The electrocardiogram is a graphic recording or display of the time-variant voltages produced by the myocardium during the cardiac cycle. Figure shows the basic waveform of the normal electrocardiogram. The P, QRS and T waves reflect the rhythmic electrical depolarization and repolarization of the myocardium associated with the contractions of the atria and ventricles. The electrocardiogram is used clinically in diagnosing various disease and conditions associated with the heart. It also serves as a timing reference for other measurements.
To the clinician, the shape and duration of each feature of the ECG are significant. The waveform, however, depends greatly upon the lead configuration used, in general, the cardiologist looks critically at the various time intervals, polarities, and amplitudes to arrive at his diagnosis.

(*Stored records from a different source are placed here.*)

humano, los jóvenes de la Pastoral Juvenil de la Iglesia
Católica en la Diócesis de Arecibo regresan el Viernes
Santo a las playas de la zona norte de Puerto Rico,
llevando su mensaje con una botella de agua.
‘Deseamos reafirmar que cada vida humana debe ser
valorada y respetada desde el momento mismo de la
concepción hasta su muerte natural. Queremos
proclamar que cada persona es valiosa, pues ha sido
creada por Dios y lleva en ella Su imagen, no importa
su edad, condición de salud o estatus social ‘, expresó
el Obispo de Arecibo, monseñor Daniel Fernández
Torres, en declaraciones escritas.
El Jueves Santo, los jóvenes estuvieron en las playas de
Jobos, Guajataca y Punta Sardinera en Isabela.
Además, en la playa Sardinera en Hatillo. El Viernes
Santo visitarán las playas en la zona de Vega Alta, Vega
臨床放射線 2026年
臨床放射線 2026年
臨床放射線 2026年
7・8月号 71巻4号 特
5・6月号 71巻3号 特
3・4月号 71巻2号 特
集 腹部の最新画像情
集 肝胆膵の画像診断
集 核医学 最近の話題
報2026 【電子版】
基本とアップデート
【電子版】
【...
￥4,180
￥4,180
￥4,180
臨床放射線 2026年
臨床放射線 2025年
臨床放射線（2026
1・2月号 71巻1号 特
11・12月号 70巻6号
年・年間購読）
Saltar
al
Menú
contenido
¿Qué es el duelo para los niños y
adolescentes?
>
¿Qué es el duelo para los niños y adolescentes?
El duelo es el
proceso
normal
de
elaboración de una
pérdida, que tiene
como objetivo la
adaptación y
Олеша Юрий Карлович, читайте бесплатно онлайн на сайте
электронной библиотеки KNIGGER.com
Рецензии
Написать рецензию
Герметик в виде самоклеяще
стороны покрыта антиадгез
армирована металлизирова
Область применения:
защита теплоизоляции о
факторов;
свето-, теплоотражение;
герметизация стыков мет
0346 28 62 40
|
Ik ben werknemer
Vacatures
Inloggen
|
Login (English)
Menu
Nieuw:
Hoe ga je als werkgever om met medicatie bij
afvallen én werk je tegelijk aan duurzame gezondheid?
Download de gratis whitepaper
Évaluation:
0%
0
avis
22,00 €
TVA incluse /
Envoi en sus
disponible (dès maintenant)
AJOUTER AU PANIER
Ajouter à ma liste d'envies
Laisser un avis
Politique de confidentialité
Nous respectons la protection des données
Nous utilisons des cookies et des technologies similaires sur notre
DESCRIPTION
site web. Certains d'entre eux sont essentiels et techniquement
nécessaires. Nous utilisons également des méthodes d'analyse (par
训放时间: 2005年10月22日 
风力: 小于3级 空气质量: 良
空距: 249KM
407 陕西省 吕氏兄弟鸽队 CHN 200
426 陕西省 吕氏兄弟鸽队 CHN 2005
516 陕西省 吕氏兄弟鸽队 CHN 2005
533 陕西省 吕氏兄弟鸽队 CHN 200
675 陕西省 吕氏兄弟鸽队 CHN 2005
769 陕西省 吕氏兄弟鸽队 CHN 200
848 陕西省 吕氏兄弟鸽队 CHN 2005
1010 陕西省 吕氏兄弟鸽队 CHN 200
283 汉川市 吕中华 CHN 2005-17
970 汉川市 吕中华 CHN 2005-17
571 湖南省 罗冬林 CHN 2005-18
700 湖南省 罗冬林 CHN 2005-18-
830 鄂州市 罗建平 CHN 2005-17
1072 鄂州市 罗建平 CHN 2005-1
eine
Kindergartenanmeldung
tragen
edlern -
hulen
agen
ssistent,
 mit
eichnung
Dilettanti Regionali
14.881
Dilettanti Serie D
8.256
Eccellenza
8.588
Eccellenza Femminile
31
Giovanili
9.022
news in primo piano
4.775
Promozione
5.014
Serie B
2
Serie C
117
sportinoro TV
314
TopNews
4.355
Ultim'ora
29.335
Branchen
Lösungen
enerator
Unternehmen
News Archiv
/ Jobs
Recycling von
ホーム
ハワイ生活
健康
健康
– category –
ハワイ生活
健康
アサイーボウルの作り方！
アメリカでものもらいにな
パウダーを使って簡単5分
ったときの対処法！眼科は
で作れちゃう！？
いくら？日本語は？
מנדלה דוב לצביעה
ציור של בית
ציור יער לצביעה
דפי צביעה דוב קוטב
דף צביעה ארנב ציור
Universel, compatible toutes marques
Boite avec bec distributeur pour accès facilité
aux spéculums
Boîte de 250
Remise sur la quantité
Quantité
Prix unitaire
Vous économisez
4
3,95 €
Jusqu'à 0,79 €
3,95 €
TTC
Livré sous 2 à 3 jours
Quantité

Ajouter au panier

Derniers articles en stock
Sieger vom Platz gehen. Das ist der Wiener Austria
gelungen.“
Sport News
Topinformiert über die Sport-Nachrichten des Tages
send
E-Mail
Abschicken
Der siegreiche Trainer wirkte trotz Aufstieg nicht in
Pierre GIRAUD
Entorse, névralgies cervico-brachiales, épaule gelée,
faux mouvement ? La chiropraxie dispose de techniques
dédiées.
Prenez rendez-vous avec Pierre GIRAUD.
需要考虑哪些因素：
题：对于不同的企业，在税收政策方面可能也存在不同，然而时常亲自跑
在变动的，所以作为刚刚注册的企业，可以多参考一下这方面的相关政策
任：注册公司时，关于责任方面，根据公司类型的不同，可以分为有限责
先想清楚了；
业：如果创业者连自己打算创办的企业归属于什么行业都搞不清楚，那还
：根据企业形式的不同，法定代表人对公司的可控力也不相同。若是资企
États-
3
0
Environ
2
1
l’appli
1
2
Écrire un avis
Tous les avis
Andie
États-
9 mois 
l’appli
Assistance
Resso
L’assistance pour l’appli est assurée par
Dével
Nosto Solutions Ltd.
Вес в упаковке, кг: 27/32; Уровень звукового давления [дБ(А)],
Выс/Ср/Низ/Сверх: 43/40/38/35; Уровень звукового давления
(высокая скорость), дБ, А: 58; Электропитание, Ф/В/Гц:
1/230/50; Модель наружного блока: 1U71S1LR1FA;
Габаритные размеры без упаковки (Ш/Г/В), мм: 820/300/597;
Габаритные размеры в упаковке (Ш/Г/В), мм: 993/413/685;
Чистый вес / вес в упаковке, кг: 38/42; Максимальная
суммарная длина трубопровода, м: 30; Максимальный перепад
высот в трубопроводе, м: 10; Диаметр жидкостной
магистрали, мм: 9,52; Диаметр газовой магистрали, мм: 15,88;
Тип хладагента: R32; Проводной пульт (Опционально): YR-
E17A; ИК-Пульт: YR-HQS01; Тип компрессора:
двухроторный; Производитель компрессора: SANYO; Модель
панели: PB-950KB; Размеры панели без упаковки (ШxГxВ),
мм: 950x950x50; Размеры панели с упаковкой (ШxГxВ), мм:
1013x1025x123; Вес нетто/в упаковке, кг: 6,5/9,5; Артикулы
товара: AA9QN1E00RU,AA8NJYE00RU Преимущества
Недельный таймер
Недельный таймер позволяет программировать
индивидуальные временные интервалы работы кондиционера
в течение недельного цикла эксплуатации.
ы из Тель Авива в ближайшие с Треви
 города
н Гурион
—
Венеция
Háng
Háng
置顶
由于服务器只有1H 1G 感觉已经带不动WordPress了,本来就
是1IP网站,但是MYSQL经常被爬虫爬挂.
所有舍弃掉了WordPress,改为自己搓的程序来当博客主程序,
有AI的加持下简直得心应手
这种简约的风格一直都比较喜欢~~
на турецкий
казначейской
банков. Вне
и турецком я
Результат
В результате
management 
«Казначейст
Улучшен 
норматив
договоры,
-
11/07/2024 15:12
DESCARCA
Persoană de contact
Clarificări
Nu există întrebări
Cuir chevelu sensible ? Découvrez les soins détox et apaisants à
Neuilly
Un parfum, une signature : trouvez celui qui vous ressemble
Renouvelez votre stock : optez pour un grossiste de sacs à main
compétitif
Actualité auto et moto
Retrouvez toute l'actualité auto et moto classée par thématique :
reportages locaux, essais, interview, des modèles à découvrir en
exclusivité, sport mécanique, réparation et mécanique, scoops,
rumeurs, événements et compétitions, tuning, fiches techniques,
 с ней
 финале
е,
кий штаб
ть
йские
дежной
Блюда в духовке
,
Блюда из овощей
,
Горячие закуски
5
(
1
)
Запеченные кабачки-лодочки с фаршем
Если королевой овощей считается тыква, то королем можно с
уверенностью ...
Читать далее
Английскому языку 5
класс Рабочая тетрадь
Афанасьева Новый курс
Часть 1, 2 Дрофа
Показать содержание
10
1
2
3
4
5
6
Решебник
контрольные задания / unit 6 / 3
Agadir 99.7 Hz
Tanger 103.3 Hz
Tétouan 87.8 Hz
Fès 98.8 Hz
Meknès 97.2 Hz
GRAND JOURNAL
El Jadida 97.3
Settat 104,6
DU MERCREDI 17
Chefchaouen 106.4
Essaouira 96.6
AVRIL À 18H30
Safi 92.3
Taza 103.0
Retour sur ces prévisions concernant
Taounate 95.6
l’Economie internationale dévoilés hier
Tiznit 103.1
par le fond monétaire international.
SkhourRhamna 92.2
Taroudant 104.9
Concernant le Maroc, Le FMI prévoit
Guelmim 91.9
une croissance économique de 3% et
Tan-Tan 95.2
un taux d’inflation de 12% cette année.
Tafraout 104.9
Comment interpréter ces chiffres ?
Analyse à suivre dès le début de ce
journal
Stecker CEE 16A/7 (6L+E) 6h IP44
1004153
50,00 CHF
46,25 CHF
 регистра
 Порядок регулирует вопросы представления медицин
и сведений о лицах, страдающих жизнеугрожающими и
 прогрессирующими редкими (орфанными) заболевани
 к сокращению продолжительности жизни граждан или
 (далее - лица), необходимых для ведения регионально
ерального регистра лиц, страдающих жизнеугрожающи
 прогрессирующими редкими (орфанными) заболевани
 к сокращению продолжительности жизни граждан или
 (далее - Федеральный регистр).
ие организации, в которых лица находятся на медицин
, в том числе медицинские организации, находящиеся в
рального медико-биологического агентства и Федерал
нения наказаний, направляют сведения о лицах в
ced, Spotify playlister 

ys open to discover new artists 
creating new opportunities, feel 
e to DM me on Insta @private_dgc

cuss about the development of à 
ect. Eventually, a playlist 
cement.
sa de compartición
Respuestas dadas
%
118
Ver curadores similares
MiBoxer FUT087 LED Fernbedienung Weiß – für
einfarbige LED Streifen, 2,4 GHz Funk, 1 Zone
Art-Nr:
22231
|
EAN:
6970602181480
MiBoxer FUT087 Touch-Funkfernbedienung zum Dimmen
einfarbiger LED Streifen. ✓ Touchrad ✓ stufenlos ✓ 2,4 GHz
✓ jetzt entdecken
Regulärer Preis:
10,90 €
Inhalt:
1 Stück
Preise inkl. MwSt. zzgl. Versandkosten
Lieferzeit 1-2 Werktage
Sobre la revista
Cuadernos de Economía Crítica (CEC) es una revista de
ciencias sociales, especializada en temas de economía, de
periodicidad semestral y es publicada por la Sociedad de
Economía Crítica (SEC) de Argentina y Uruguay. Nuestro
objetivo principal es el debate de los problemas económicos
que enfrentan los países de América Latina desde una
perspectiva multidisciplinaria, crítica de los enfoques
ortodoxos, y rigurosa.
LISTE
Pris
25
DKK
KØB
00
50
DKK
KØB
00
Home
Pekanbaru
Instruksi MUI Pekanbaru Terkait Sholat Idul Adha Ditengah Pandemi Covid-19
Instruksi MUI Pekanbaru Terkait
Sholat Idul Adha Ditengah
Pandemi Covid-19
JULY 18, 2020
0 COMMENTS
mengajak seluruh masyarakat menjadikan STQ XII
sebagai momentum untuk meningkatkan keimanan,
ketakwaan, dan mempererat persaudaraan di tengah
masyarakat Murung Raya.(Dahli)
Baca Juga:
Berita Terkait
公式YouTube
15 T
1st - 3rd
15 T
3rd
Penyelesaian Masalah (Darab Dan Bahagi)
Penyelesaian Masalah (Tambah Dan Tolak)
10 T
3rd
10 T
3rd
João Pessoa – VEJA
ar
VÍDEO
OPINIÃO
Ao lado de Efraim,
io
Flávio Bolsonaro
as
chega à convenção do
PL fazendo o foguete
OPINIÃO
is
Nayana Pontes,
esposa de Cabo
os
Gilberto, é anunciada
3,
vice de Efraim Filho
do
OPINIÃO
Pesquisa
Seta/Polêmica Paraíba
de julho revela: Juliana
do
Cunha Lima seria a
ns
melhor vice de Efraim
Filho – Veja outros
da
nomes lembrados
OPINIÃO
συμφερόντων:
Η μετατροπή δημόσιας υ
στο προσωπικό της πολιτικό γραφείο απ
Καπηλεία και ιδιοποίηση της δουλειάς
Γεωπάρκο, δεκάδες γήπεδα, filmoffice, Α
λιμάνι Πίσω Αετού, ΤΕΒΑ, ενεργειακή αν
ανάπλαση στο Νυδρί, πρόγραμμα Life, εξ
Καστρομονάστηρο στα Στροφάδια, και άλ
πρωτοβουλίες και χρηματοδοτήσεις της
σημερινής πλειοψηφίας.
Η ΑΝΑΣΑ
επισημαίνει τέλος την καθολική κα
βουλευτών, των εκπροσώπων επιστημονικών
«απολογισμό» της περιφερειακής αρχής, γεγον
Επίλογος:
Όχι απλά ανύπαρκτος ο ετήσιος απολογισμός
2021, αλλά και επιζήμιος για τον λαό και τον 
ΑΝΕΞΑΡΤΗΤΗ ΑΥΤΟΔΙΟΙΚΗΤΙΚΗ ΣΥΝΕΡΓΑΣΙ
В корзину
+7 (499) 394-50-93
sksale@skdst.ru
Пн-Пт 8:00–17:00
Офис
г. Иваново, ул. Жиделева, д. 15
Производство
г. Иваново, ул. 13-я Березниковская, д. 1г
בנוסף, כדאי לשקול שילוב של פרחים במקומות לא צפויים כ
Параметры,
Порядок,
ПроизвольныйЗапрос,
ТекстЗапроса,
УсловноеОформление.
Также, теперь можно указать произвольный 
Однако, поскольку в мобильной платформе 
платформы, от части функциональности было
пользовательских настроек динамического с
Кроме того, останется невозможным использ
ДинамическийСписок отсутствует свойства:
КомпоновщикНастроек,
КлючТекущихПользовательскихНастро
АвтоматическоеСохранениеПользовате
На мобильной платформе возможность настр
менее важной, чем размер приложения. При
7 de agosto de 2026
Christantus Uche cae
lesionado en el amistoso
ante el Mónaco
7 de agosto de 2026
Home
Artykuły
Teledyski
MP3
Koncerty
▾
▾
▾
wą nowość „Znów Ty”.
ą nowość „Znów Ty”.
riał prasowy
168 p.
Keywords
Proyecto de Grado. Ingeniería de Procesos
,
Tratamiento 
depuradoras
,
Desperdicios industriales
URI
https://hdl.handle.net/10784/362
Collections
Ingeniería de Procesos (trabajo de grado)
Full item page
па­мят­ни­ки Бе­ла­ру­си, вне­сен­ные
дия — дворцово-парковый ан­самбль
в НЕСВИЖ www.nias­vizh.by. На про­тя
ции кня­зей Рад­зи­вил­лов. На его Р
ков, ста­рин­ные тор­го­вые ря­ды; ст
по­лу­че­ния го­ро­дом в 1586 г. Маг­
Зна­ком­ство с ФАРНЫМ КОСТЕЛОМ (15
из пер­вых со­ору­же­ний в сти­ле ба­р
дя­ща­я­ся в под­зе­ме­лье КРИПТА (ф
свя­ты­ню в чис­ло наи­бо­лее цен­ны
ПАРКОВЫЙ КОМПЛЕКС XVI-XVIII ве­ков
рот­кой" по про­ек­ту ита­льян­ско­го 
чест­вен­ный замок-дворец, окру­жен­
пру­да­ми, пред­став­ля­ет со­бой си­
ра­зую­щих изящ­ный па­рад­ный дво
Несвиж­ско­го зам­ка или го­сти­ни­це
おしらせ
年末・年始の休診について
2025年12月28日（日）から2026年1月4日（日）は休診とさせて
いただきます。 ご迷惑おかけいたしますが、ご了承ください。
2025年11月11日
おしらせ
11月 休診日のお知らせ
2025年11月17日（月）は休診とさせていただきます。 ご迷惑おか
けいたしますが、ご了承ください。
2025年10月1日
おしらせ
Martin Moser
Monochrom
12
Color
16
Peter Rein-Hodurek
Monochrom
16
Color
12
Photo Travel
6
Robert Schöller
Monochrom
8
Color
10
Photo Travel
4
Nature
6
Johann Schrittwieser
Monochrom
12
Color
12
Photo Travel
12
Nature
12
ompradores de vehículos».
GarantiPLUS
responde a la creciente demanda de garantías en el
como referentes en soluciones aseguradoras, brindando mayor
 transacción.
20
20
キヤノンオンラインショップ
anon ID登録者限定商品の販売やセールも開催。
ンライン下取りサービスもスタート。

Some normal values for amplitudes and duration’s of important ECG parameters are as follows:
|R Wave||1.60 mV|
|Q Wave||25 % of R wave|
|T wave||0.1 to 0.5 mV|
|P-R interval||0.12 to 0.20 sec|
|Q-T interval||0.35 to 0.44 sec.|
|S-T segment||0.05 to 0.15 sec.|
|P wave interval||0.11 sec|
|QRS interval||0.09 sec.|
For his diagnosis a cardiologist would typically look first at the heart rate. The normal value lies in the range of 60 to 100 beats per minute. A slower rate than this is called bradycardia (slow heart) and a higher rate, tachycardia (fast heart). He would then see if the cycles are evenly spaced. If not, an arrhythmia may be indicated. If the P-R interval is greater than 0.2 second, it can suggest blockage of the AV node. If one or more of the basic features of the ECG should be missing, a heart block of some sort might be indicated.